====== EXCERTO DO TEXTO ======

Porém, as escolhas vão para além desses discos e passam por França, Brasil e, claro, Portugal. Uma playlist que contém nostalgia, sol, fantasmas, bangers avassaladores, crítica social e o Louvre. Estão avisados.
[Kids See Ghosts] “Cudi Montage”
Kanye West e Kid Cudi invocam o espírito de Kurt Cobain no riff principal do tema de Kids See Ghosts que mais tem rodado por estes lados. Num disco de redenção pessoal no qual os dois artistas procuram a paz interior após um período atribulado das suas vidas, “Cudi Montage” surge como o encerramento perfeito para este capítulo de sete faixas. No meio da desgraça e à beira do abismo, as vozes de Yezzy e Cudi sobem aos céus e perfuram as nuvens mais escuras que pairam ao seu redor em busca de um urgente raio de esperança. “Lord shine your light on me, save me please”. Que as suas preces sejam ouvidas. Os demónios sempre casaram bem com a arte e, para já, vai-se sentindo o aroma a disco do ano…
– Gonçalo Oliveira
[Phoenix RDC] “Gangsta Party”
Quem também teve várias novidades este mês foi Phoenix RDC. O rapper de Vialonga embrulhou alguns dos seus versos mais street rap de celebração — onde fala de uma festa de gangsters em família — num instrumental melódico, com um aroma quente a dancehall, e o resultado foi esta “Gangsta Party”. Ideal para acompanhar qualquer churrasco mais animado este Verão, mesmo que não seja para se levar tudo à letra.
– Ricardo Farinha
[PNL] “A l’Ammoniaque”

======

# [O QUE FAZER]
1. Responda com base no texto sobre a playlist:
(a) Quantas faixas tem o disco Kids See Ghosts?
(b) De onde é o rapper Phoenix RDC?
(c) Quem assina o comentário sobre "Gangsta Party"?
2. Por favor, reproduza palavra por palavra o trecho do texto sobre a playlist que começa nas palavras "Quem também teve" e termina depois de "tudo à letra.".
3. Indique todos os países mencionados no texto sobre a playlist.
Os registos provêm de uma fonte diferente.

====== DADOS DE ORIGEM ======

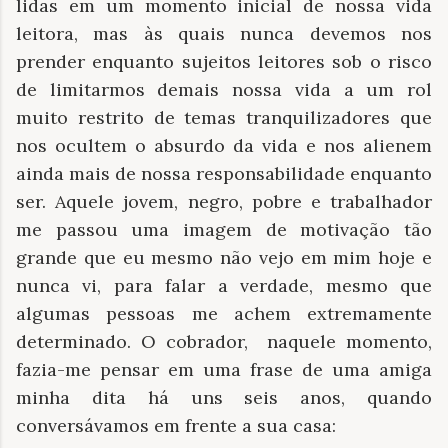
lidas em um momento inicial de nossa vida
leitora, mas às quais nunca devemos nos
prender enquanto sujeitos leitores sob o risco
de limitarmos demais nossa vida a um rol
muito restrito de temas tranquilizadores que
nos ocultem o absurdo da vida e nos alienem
ainda mais de nossa responsabilidade enquanto
ser. Aquele jovem, negro, pobre e trabalhador
me passou uma imagem de motivação tão
grande que eu mesmo não vejo em mim hoje e
nunca vi, para falar a verdade, mesmo que
algumas pessoas me achem extremamente
determinado. O cobrador, naquele momento,
fazia-me pensar em uma frase de uma amiga
minha dita há uns seis anos, quando
conversávamos em frente a sua casa: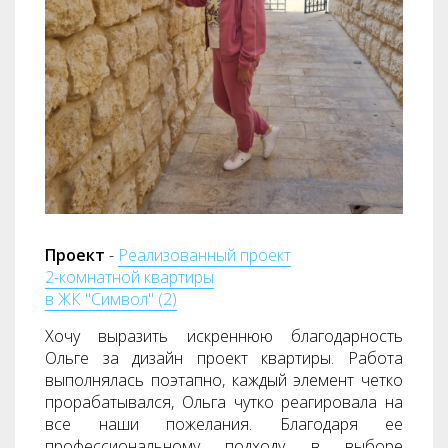
Проект
-
Реализованный проект
2-комнатной квартиры
в ЖК "Символ" (2)
Хочу выразить искреннюю благодарность
Ольге за дизайн проект квартиры. Работа
выполнялась поэтапно, каждый элемент четко
прорабатывался, Ольга чутко реагировала на
все наши пожелания. Благодаря ее
профессиональному подходу в выборе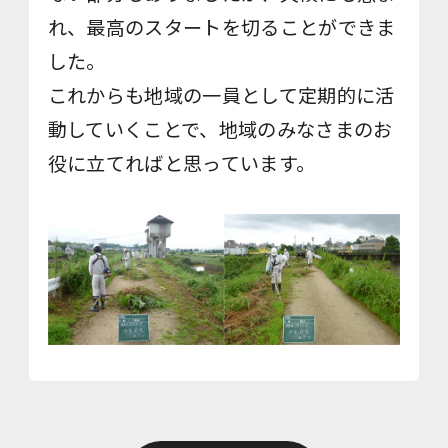
れ、最高のスタートを切ることができま
した。
これからも地域の一員として定期的に活
動していくことで、地域のみなさまのお
役に立てればと思っています。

======

# [AS SUAS RESPOSTAS]
1.
(a) Sete faixas.
(b) De Vialonga.
(c) Ricardo Farinha.

2.
Quem também teve várias novidades este mês foi Phoenix RDC. O rapper de Vialonga embrulhou alguns dos seus versos mais street rap de celebração — onde fala de uma festa de gangsters em família — num instrumental melódico, com um aroma quente a dancehall, e o resultado foi esta “Gangsta Party”. Ideal para acompanhar qualquer churrasco mais animado este Verão, mesmo que não seja para se levar tudo à letra.

3. França, Brasil, Portugal